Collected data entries
== == ==

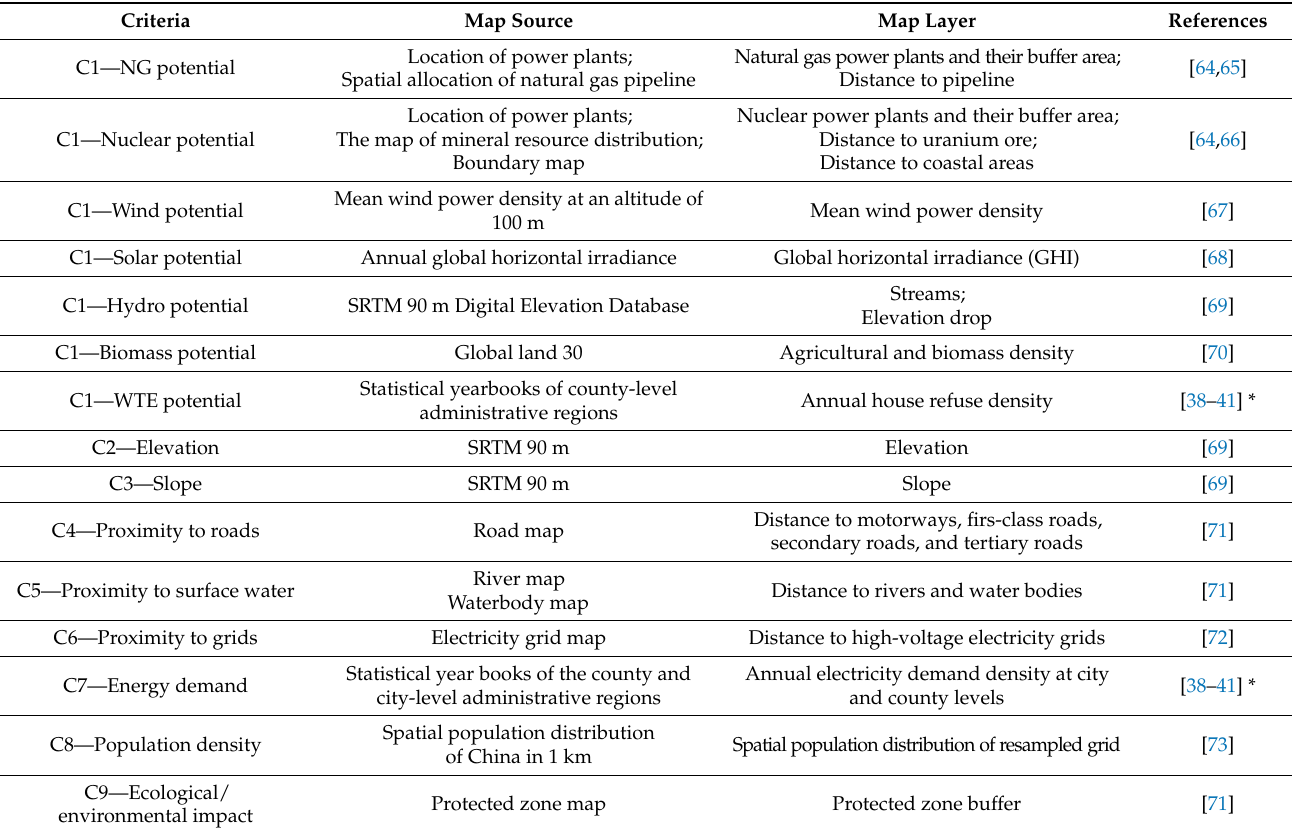
Table 4. GIS data sources for criteria map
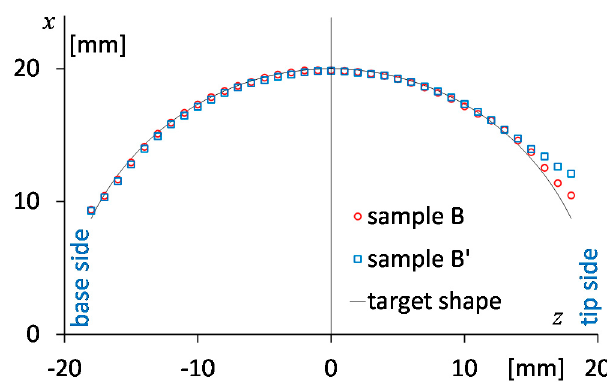
Figure 14. Profiles of the inner curves of samples B (red) and B’ (blue). The thin solid line corresponds to the target shape. The horizontal axis represents the axial distance from the middle cross section perpendicular to the spindle axis. The origin (0,0) is at the center of the target curvature.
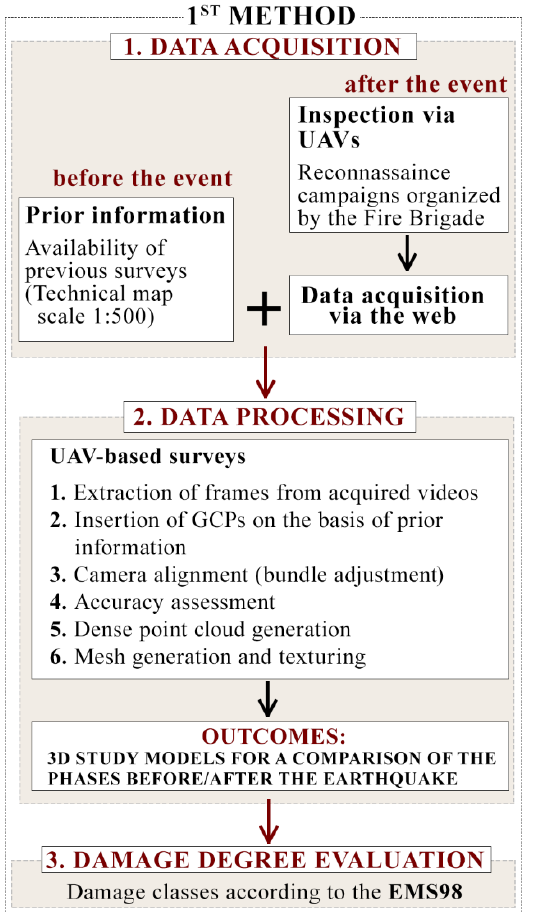
Figure 4. Workflow for DDE map for the 1 st method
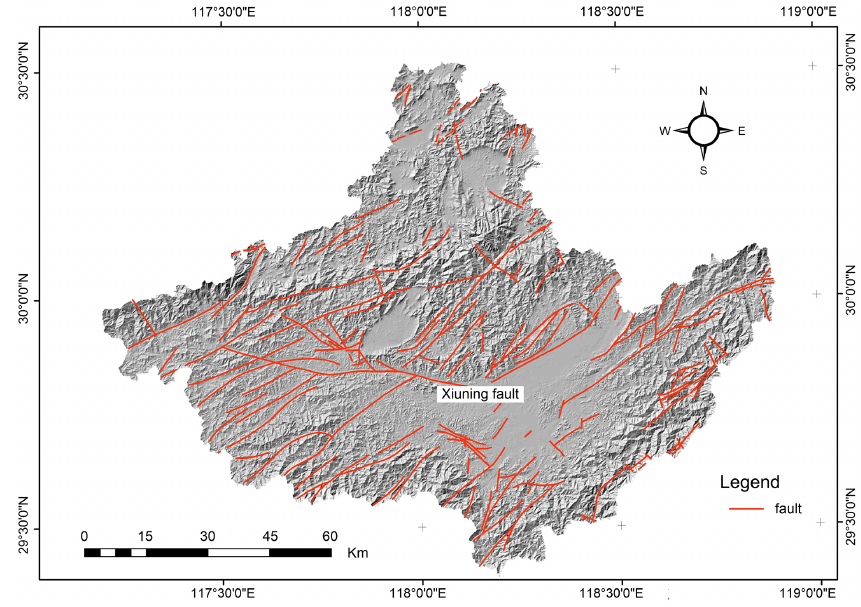
Figure 2. Faults distribution of the Huangshan region with a digital elevation model (DEM)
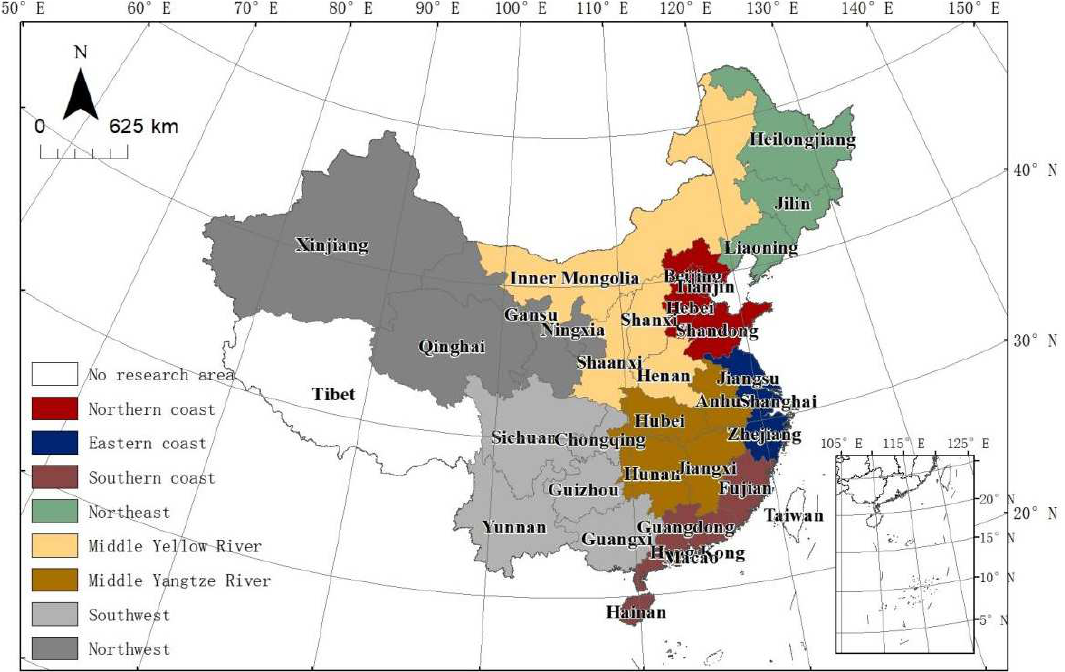
Figure 1. The schematic diagram of eight economic zones of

== == ==

** REQUIRED ACTION **
Every line above with the string "Figure" in it should be copied into the answer.

** EXPECTED OUTPUT **
Figure 14. Profiles of the inner curves of samples B (red) and B’ (blue). The thin solid line corresponds to the target shape. The horizontal axis represents the axial distance from the middle cross section perpendicular to the spindle axis. The origin (0,0) is at the center of the target curvature.
Figure 4. Workflow for DDE map for the 1 st method
Figure 2. Faults distribution of the Huangshan region with a digital elevation model (DEM)
Figure 1. The schematic diagram of eight economic zones of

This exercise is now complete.